▶ **Supplied records**:
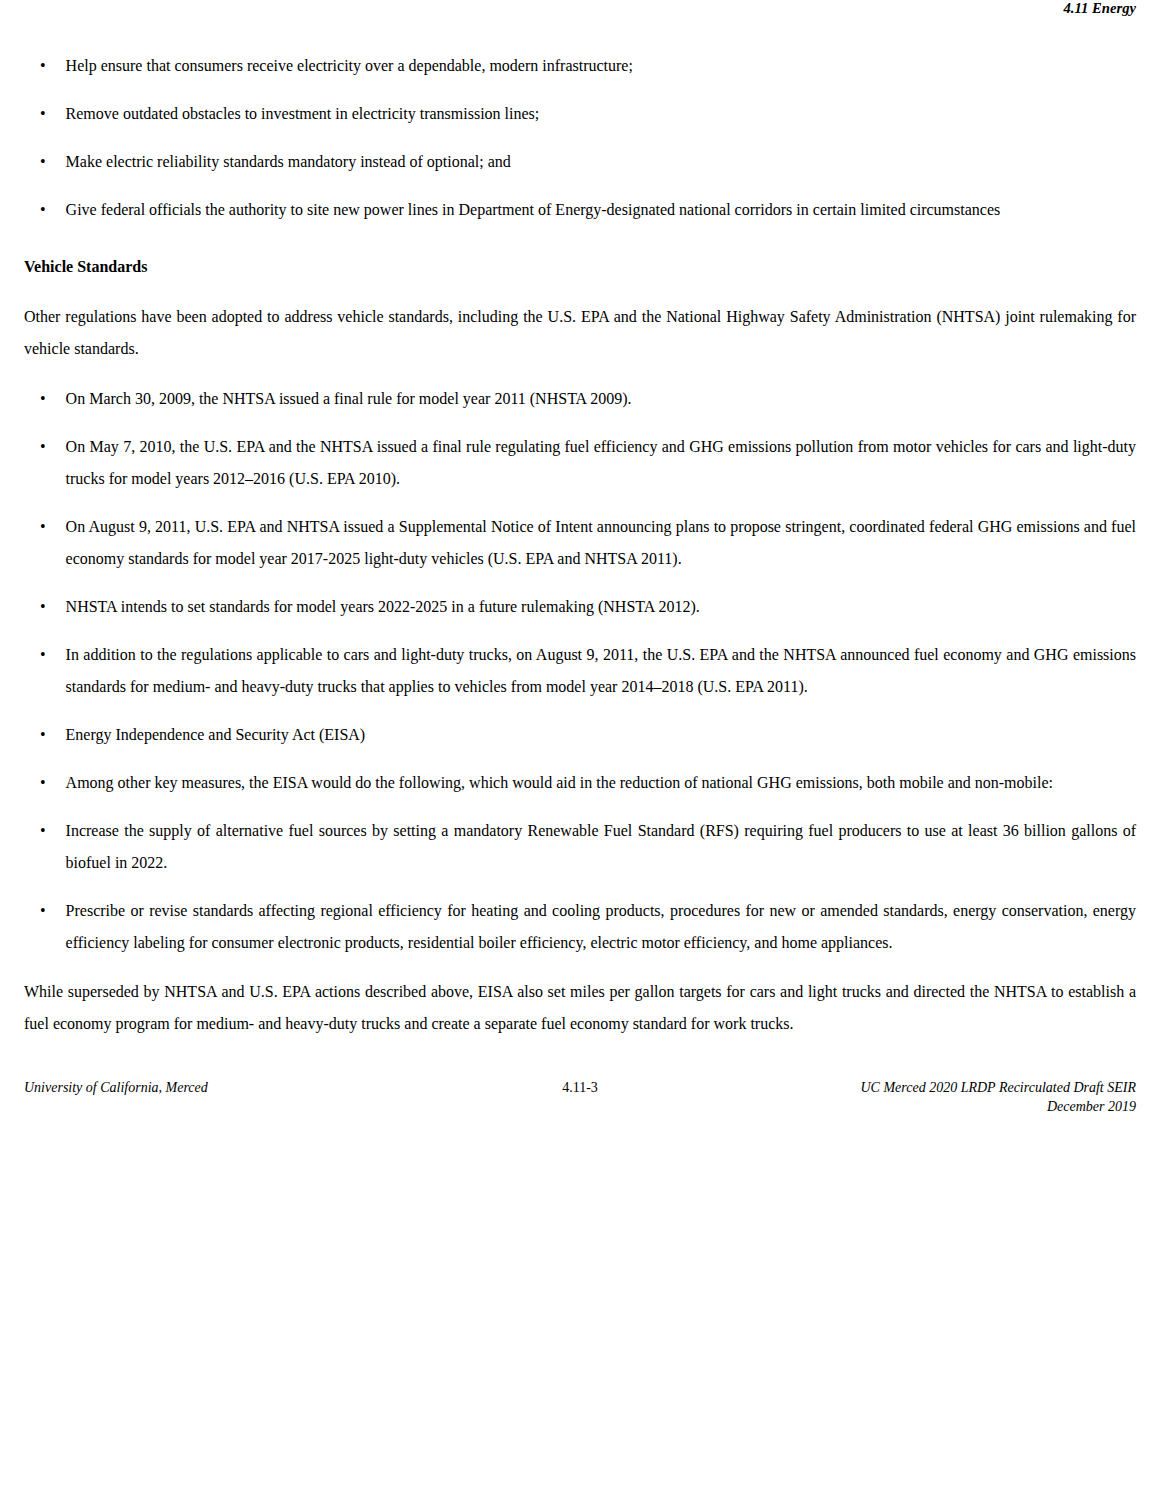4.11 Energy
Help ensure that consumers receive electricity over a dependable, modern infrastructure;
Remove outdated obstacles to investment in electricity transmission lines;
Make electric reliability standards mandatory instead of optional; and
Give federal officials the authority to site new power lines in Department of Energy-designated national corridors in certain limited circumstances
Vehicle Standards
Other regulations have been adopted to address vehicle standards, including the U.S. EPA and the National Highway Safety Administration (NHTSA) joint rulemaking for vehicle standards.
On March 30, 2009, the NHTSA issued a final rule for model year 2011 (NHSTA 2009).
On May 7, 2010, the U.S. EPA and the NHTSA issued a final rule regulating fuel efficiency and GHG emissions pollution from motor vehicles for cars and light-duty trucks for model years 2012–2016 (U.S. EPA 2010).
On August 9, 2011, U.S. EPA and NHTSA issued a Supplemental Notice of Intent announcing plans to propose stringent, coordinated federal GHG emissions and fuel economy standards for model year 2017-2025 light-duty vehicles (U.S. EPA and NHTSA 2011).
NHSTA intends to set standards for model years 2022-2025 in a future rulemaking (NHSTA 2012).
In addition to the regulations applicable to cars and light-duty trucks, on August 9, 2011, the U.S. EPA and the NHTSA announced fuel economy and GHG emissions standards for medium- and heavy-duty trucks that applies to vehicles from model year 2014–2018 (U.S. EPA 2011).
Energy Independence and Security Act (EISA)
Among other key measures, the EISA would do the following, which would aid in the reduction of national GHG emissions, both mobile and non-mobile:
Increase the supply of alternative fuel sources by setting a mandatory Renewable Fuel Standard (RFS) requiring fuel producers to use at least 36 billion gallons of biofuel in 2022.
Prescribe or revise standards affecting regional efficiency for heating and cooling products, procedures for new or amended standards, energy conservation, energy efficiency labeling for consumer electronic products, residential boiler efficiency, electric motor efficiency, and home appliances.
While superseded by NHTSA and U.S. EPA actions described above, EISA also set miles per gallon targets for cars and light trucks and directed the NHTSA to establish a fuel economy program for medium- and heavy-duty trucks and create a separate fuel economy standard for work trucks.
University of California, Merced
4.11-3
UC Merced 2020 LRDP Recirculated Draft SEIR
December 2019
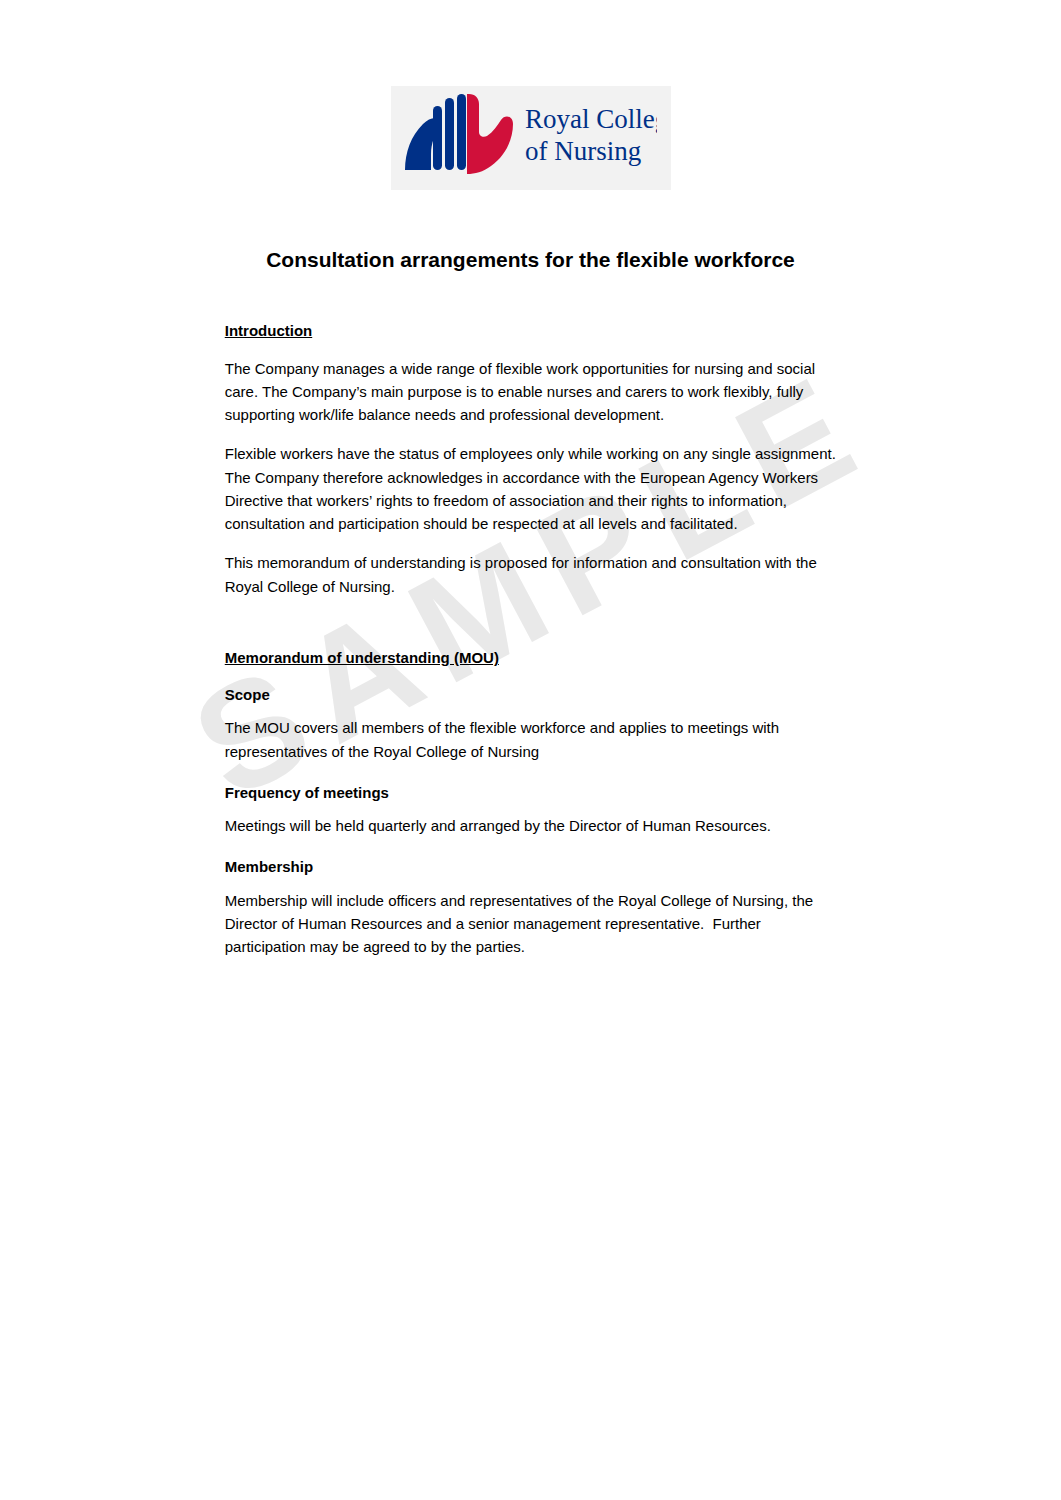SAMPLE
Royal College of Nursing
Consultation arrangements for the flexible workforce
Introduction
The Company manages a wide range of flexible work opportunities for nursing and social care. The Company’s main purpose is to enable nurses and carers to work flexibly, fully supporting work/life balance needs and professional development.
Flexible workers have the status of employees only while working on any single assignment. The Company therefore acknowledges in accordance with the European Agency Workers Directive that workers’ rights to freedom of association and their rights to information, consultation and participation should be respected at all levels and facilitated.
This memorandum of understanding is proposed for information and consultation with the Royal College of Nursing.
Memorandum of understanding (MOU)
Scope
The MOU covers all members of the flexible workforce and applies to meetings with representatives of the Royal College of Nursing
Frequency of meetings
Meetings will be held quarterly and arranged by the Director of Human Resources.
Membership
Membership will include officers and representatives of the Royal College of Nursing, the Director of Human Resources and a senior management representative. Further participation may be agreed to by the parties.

▶ **What you need to do**:
The expected result is every record above, word for word, with no pictures in it.

▶ **Result of this exercise**:
4.11 Energy
Help ensure that consumers receive electricity over a dependable, modern infrastructure;
Remove outdated obstacles to investment in electricity transmission lines;
Make electric reliability standards mandatory instead of optional; and
Give federal officials the authority to site new power lines in Department of Energy-designated national corridors in certain limited circumstances
Vehicle Standards
Other regulations have been adopted to address vehicle standards, including the U.S. EPA and the National Highway Safety Administration (NHTSA) joint rulemaking for vehicle standards.
On March 30, 2009, the NHTSA issued a final rule for model year 2011 (NHSTA 2009).
On May 7, 2010, the U.S. EPA and the NHTSA issued a final rule regulating fuel efficiency and GHG emissions pollution from motor vehicles for cars and light-duty trucks for model years 2012–2016 (U.S. EPA 2010).
On August 9, 2011, U.S. EPA and NHTSA issued a Supplemental Notice of Intent announcing plans to propose stringent, coordinated federal GHG emissions and fuel economy standards for model year 2017-2025 light-duty vehicles (U.S. EPA and NHTSA 2011).
NHSTA intends to set standards for model years 2022-2025 in a future rulemaking (NHSTA 2012).
In addition to the regulations applicable to cars and light-duty trucks, on August 9, 2011, the U.S. EPA and the NHTSA announced fuel economy and GHG emissions standards for medium- and heavy-duty trucks that applies to vehicles from model year 2014–2018 (U.S. EPA 2011).
Energy Independence and Security Act (EISA)
Among other key measures, the EISA would do the following, which would aid in the reduction of national GHG emissions, both mobile and non-mobile:
Increase the supply of alternative fuel sources by setting a mandatory Renewable Fuel Standard (RFS) requiring fuel producers to use at least 36 billion gallons of biofuel in 2022.
Prescribe or revise standards affecting regional efficiency for heating and cooling products, procedures for new or amended standards, energy conservation, energy efficiency labeling for consumer electronic products, residential boiler efficiency, electric motor efficiency, and home appliances.
While superseded by NHTSA and U.S. EPA actions described above, EISA also set miles per gallon targets for cars and light trucks and directed the NHTSA to establish a fuel economy program for medium- and heavy-duty trucks and create a separate fuel economy standard for work trucks.
University of California, Merced
4.11-3
UC Merced 2020 LRDP Recirculated Draft SEIR
December 2019
SAMPLE
Royal College of Nursing
Consultation arrangements for the flexible workforce
Introduction
The Company manages a wide range of flexible work opportunities for nursing and social care. The Company’s main purpose is to enable nurses and carers to work flexibly, fully supporting work/life balance needs and professional development.
Flexible workers have the status of employees only while working on any single assignment. The Company therefore acknowledges in accordance with the European Agency Workers Directive that workers’ rights to freedom of association and their rights to information, consultation and participation should be respected at all levels and facilitated.
This memorandum of understanding is proposed for information and consultation with the Royal College of Nursing.
Memorandum of understanding (MOU)
Scope
The MOU covers all members of the flexible workforce and applies to meetings with representatives of the Royal College of Nursing
Frequency of meetings
Meetings will be held quarterly and arranged by the Director of Human Resources.
Membership
Membership will include officers and representatives of the Royal College of Nursing, the Director of Human Resources and a senior management representative. Further participation may be agreed to by the parties.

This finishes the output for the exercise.